A significant issue is emerging with the Hunter Class and the associated supply chain. The Department of Defence appears to be accepting that primarily the existing Type 26 supply chain will be utilised for batch one of the program; in other words, the first three ships.
This is explained away under the banner of schedule pressures, coupled with additional risk to include Australian suppliers.
The Department then explains that for the second batch of ships a competitive process will be undertaken involving Australian companies and that they will be able to compete for opportunities in this program.
It is unclear as to why there will be less schedule pressure or risk by following this strategy, arguably there will be greater risk introduced as you not only have all the requirements to have Australian companies in this supply chain, you are now also adding the risk or replacing an incumbent supplier.
It is unclear how an Australian company will be able to compete with this incumbent supplier as it can only be assumed that risk to schedule, cost and value for money remain driving principals for selection.
In other words, if an Australian company isn’t on the reference ship today, the likelihood of it forcing its way into the supply chain seems remote at best.
Ron Finlay AM, a member of the Naval Shipbuilding Expert Advisory Panel, made the following comment at Senate estimates on 1 June this year: “I will pick a very simple example — if you are going to pick a foreign generator for ship one and then switch to an Australian generator for ships two and three, you as a shipbuilder are creating a risk. So the plan would not be to change suppliers from ship one to ship two, for example.
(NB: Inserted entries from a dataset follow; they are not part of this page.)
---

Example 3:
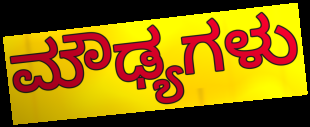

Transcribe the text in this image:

ಮೌಢ್ಯಗಳು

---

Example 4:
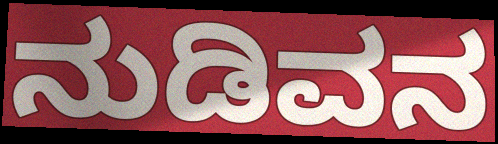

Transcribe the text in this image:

ನುಡಿವನ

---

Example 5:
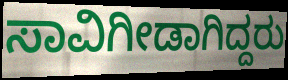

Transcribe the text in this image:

ಸಾವಿಗೀಡಾಗಿದ್ದರು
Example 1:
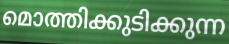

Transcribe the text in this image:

മൊത്തിക്കുടിക്കുന്ന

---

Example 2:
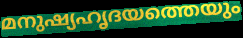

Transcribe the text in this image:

മനുഷ്യഹൃദയത്തെയും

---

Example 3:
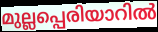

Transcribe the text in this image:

മുല്ലപ്പെരിയാറിൽ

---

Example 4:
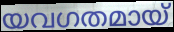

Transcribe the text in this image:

യവഗതമായ്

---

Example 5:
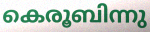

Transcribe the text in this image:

കെരൂബിന്നു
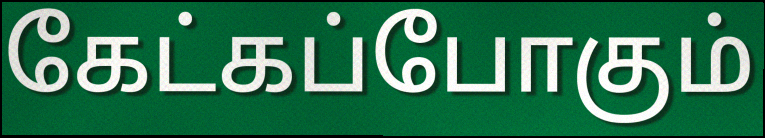
கேட்கப்போகும்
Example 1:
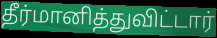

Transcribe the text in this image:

தீர்மானித்துவிட்டார்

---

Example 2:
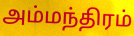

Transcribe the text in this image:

அம்மந்திரம்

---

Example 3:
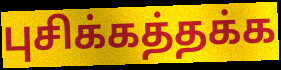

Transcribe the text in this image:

புசிக்கத்தக்க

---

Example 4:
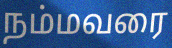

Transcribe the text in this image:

நம்மவரை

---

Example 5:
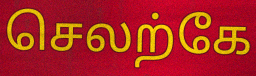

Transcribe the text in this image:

செலற்கே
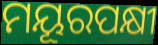
ମୟୂରପକ୍ଷୀ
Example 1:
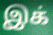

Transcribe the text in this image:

இக்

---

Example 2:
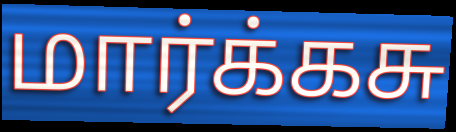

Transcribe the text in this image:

மார்க்கசு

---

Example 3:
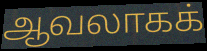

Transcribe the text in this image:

ஆவலாகக்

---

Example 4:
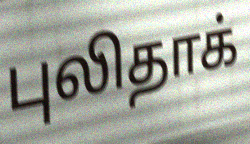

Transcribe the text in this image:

புலிதாக்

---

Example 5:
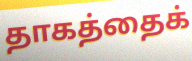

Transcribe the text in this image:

தாகத்தைக்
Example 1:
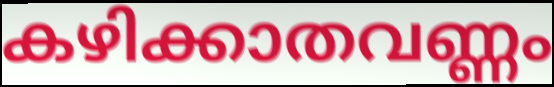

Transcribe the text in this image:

കഴിക്കാതവണ്ണം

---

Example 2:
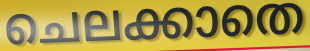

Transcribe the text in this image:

ചെലക്കാതെ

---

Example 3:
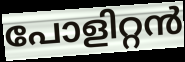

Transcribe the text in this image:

പോളിറ്റൻ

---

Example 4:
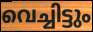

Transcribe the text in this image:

വെച്ചിട്ടും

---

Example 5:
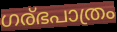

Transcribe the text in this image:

ഗര്ഭപാത്രം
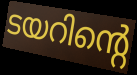
ടയറിന്റെ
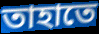
তাহাতে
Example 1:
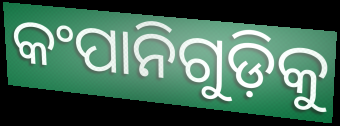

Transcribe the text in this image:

କଂପାନିଗୁଡ଼ିକୁ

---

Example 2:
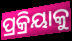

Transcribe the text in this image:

ପ୍ରକ୍ରିୟାକୁ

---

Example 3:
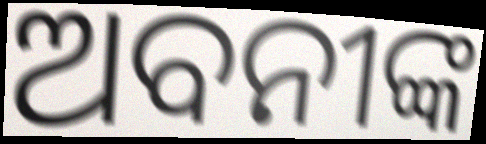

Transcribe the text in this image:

ଅବନୀଙ୍କ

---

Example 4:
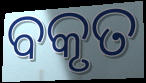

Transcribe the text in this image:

ବକୃତ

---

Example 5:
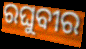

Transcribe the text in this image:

ରଘୁବୀର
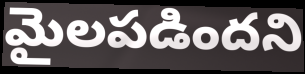
మైలపడిందని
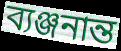
ব্যঞ্জনান্ত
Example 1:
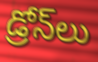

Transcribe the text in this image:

డ్రోన్‌లు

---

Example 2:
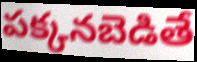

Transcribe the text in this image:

పక్కనబెడితే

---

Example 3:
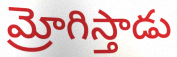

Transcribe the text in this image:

మ్రోగిస్తాడు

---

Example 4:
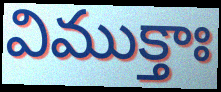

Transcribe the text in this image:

విముక్తాః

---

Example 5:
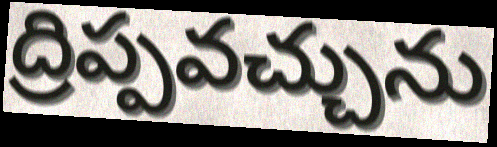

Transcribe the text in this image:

ద్రిప్పవచ్చును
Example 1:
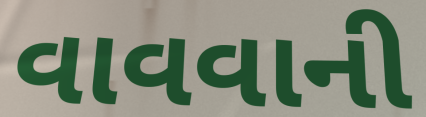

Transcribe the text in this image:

વાવવાની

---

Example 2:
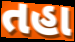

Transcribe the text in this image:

તહા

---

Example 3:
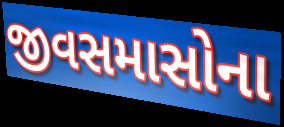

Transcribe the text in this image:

જીવસમાસોના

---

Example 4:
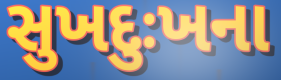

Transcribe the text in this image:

સુખદુઃખના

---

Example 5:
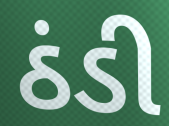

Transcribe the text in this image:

ઠંડી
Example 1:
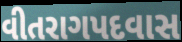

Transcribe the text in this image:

વીતરાગપદવાસ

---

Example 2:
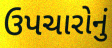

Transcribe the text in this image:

ઉપચારોનું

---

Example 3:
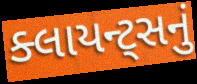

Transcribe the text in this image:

ક્લાયન્ટ્સનું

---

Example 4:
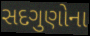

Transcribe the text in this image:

સદગુણોના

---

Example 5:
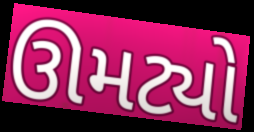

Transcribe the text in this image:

ઊમટ્યો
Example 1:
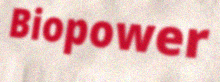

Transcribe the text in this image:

Biopower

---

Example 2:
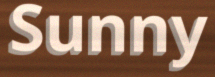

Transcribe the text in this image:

Sunny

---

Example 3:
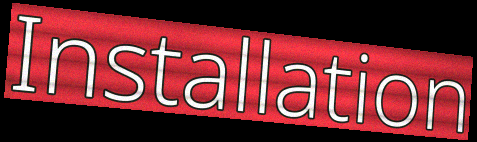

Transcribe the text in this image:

Installation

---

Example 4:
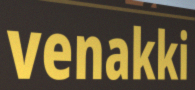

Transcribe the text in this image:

venakki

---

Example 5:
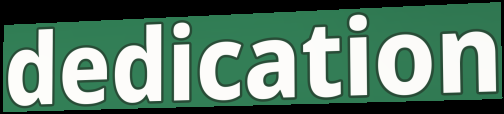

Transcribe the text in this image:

dedication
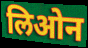
लिओन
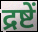
द्रष्टें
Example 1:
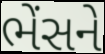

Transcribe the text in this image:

ભેંસને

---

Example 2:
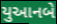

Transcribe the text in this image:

યુઆનબે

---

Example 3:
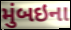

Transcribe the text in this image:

મુંબઇના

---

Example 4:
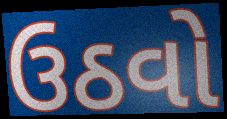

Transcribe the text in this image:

ઉઠવો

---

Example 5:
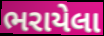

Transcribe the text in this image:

ભરાયેલા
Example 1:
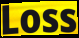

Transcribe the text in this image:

The target would be to get into the Australian content as soon as one could to avoid creating a risk for yourself as a shipbuilder.”
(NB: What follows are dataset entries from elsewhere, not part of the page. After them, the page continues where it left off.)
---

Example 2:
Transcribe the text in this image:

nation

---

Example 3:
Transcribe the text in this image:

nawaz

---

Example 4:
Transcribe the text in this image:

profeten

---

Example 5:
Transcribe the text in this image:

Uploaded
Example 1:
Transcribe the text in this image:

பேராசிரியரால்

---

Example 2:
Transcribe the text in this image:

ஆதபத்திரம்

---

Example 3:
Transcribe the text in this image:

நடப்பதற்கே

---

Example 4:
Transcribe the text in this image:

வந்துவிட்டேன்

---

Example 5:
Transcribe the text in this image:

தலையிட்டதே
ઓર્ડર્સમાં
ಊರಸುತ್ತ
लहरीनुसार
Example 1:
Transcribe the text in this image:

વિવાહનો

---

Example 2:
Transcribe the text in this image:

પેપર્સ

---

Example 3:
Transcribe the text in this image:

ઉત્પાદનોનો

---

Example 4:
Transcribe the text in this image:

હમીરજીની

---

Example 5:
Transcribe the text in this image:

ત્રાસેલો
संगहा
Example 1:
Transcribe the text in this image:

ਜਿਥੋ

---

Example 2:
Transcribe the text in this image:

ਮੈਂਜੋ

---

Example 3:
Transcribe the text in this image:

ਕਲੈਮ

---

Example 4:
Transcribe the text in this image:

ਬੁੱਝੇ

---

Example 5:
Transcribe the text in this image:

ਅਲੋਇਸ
And yet this appears to be exactly the plan that BAE Systems is following with endorsement from Defence.
None of this is what BAE Systems proposed in the numerous industry engagements that they undertook prior to the down selection process and none of this aligns with the Morrison government's strategy to develop a sovereign industrial base.
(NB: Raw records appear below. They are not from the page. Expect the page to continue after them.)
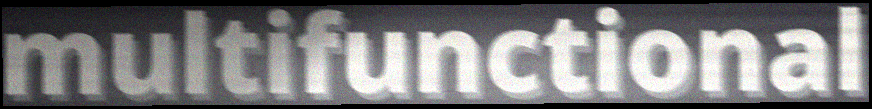
multifunctional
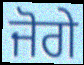
ਜੋਗੇ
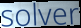
solver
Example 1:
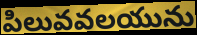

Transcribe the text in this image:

పిలువవలయును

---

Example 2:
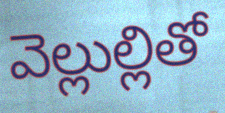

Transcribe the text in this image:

వెల్లుల్లితో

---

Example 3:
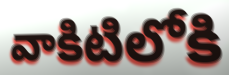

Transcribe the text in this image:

వాకిటిలోకి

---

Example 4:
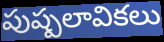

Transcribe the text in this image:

పుష్పలావికలు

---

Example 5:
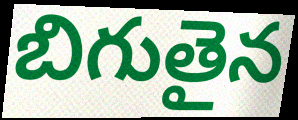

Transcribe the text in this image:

బిగుతైన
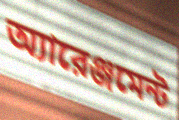
অ্যারেঞ্জমেন্ট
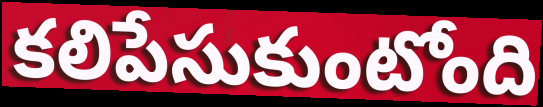
కలిపేసుకుంటోంది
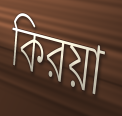
কিরয়া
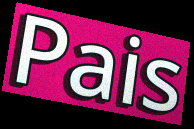
Pais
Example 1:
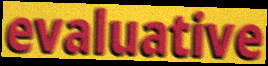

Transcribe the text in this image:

evaluative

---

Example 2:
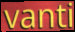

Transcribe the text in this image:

vanti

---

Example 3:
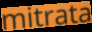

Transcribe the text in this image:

mitrata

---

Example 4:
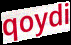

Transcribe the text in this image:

qoydi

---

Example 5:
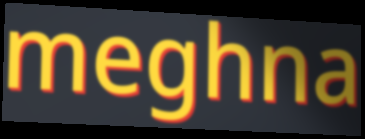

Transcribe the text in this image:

meghna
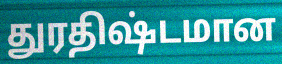
துரதிஷ்டமான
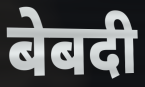
बेबदी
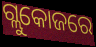
ଗ୍ଲୁକୋଜରେ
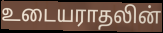
உடையராதலின்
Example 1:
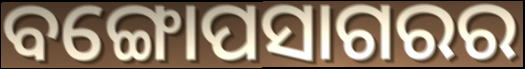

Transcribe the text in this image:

ବଙ୍ଗୋପସାଗରର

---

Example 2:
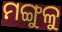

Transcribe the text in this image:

ମଙ୍ଗୁଳୁ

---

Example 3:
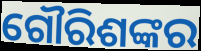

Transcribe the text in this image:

ଗୌରିଶଙ୍କର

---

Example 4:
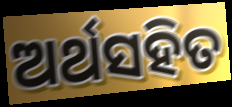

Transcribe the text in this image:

ଅର୍ଥସହିତ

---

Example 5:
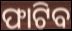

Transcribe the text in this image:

ଫାଟିବ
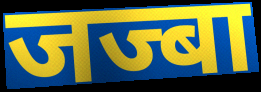
जज्बा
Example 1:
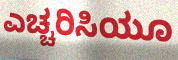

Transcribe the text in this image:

ಎಚ್ಚರಿಸಿಯೂ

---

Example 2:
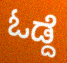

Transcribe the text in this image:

ಓಡ್ದೆ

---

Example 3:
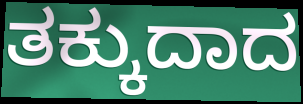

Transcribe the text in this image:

ತಕ್ಕುದಾದ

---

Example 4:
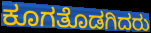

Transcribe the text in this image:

ಕೂಗತೊಡಗಿದರು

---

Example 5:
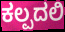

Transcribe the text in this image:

ಕಲ್ಪದಲಿ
From what AIDN is seeing and hearing we can only be nervous about BAE Systems Maritime Australia back tracking on AIC.
BAE Systems has stated in recent ADM articles, “The Prime Mover equipment, the Category A and B that BAE refer to, were always things that Australia does not manufacture domestically. We don’t make gas turbines, we don’t make gearboxes, we don’t make shafts in country”.
This, of course, will be disturbing to Australian industry and rightfully so as we actually do produce these types of equipment in-country, what we need to do is invest in the capability that we have, rather than investing in overseas companies, in order to be able to produce the equipment to the standard required.
If we further unpick the Category A and B items, as classified by BAE, there seems to be equipment such as; propellers, valves, HVAC systems, LV switchboards, funnel exhausts, ships doors and shaft lines (to name only a few) that existing companies in Australia have been designing, manufacturing and selling both domestically and internationally on a variety of platform types — both commercial and military.
So, the question that AIDN is asking is — why, when these items actually exist in Australia, being produced by Australian companies as many of these items are simple platform systems, are they being classified as CAT B items by BAE Systems?
Further to this, the question needs to be answered as to why Australian companies aren’t being included in these simple platform items.
There is sufficient time to make these decisions and undertake the required transfer of technology, IP and know how in order to ensure that Australian companies are included into the initial platforms.
BAE Systems itself has stated in their online Australian Industry Plan that they have engaged with and have some 1,600 in-country suppliers, and for the main part, they have utilised many of these companies in their maritime sustainment programs and shipyard operations.
Expanding further on this let’s take HVAC as an example, there are multiple companies located in Australia supplying maritime heating, ventilation and air-conditioning on a variety of Australian military and commercial shipping, including companies based in Western Australia that are already supplying to BAE Systems for their Defence maritime projects in the companies Henderson facility.
Why are these companies not at the very least being provided the system specifications in order to allow them to be pre-qualified for the Hunter Class supply chain?
This activity will ultimately be required if these companies are going to be allowed to compete for batch two equipment, or will this simply become yet another reason to exclude Australian industry from the program.
After all, a company cannot be considered for the supply chain if it is not qualified to be part of the supply chain.
Ultimately, it is for government through the Department of Defence to ensure that Australian industry is treated fairly on these matters.
Defence needs to reject BAE Systems’ current plan and expect a revised plan that includes Australian industry from the outset, anything less than this is doing a disservice to Australian industry.
Brent Clark is the chief executive of the Australian Industry and Defence Network (AIDN).